La cadena de noticias ABC News fue el primer medio en reportar la existencia de este boletín interno distribuido a finales de febrero de 2026. Según el documento revisado por los periodistas, la inteligencia estadounidense descubrió que Irán supuestamente “aspiraba a llevar a cabo un ataque sorpresa” contra el país. Para ejecutar este peligroso plan, utilizarían múltiples vehículos aéreos no tripulados, comúnmente conocidos como drones. Estos artefactos explosivos serían lanzados directamente desde una embarcación no identificada navegando frente a las costas californianas.
A pesar de la gravedad de esta amenaza transnacional, la alerta del FBI es bastante general. El mismo boletín reconoce que actualmente “no disponen de información adicional sobre el momento exacto, el método específico, los objetivos concretos ni los autores intelectuales” de este presunto operativo militar. Tras filtrarse esta delicada información a la prensa, los portavoces oficiales del FBI y los representantes de la Casa Blanca se negaron rotundamente a ofrecer comentarios adicionales al respecto.
¿Qué acciones está tomando el gobernador?
Tras la divulgación masiva de este reporte en medios nacionales e internacionales, el gobernador de California, Gavin Newsom, buscó calmar a la población. Él emitió declaraciones asegurando que, por el momento, no tiene conocimiento oficial de ninguna “amenaza inminente” que ponga en peligro a los residentes. Sin embargo, recalcó que su administración no está minimizando la situación bajo ninguna circunstancia. “Seguimos totalmente preparados para responder a cualquier tipo de emergencia en nuestro estado”, afirmó el líder demócrata.
Para garantizar la seguridad pública, Newsom confirmó que mantiene una “coordinación constante” con altos funcionarios de inteligencia y seguridad nacional. Este esfuerzo conjunto incluye el trabajo directo con el equipo especializado de la Oficina de Servicios de Emergencia del Gobernador de California (Cal OES). Esta agencia estatal se encarga de monitorear diariamente cualquier posible impacto derivado del actual y complejo conflicto armado en el Medio Oriente. Ellos traducen los datos del FBI en alertas útiles para las autoridades locales.

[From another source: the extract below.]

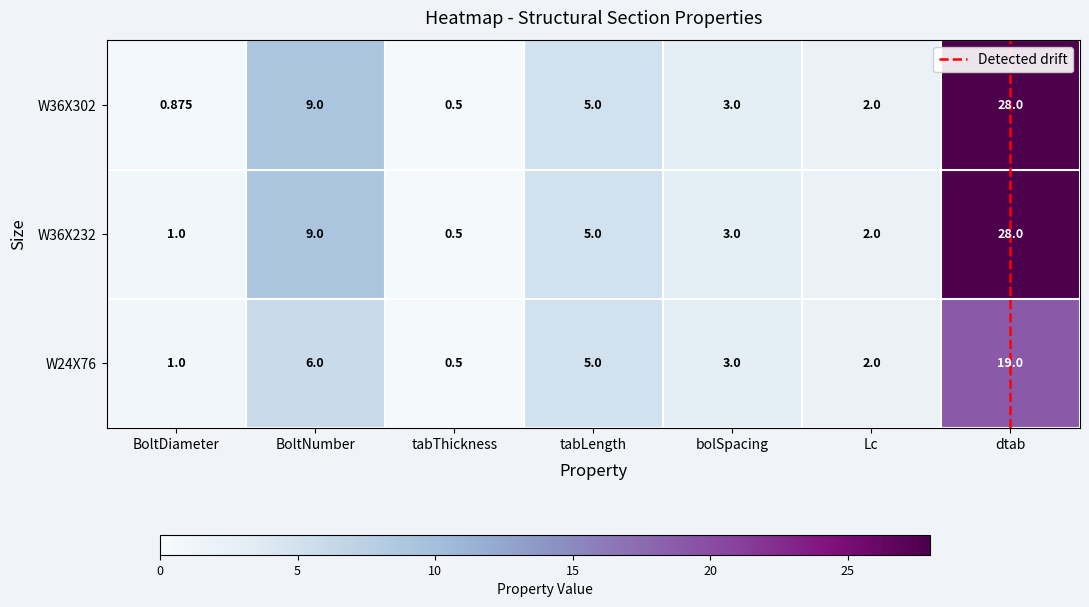

At which label does W36X302 reach its peak?

dtab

Días antes de que surgiera esta alerta específica, el gobernador Newsom ya había criticado fuertemente las acciones del gobierno federal. Él condenó públicamente la reciente decisión del presidente Trump de lanzar un ataque directo contra Irán sin el previo consentimiento del Congreso estadounidense. Además, el gobernador advirtió que estas operaciones militares están poniendo en enorme riesgo la vida de los ciudadanos e incrementarán drásticamente los costos de energía y gasolina en el país.
¿Existe riesgo de un ataque en territorio mexicano?
Un factor que ha incrementado muchísimo la preocupación de las autoridades estadounidenses es la proximidad y las redes de influencia en Latinoamérica. John Cohen, exjefe de inteligencia del Departamento de Seguridad Nacional y actual colaborador de ABC News, abordó este delicado tema. Él expresó su profunda inquietud por la gran posibilidad de que se desarrolle una guerra no convencional utilizando drones provenientes no solo desde el océano Pacífico, sino también cruzando la frontera desde México.

Según explicó el experto en seguridad, se sabe perfectamente que el régimen de Irán mantiene una “amplia presencia y estrechas relaciones” tanto en México como en diversos países de Sudamérica. Esta infraestructura operativa, combinada con la posesión tecnológica de drones avanzados, proporciona un fuerte incentivo para intentar realizar agresiones asimétricas. El Departamento de Seguridad Nacional (DHS) ya había definido previamente a Estados Unidos como un “entorno de amenaza terrorista sumamente elevado”.
Además de los posibles ataques físicos, las autoridades gubernamentales advierten sobre un riesgo inminente en el ciberespacio. Es altamente probable que ocurran ciberataques contra la infraestructura crítica del país. Estos sabotajes digitales podrían ser ejecutados por hacktivistas proiraníes o grupos criminales afiliados directamente al régimen de Teherán.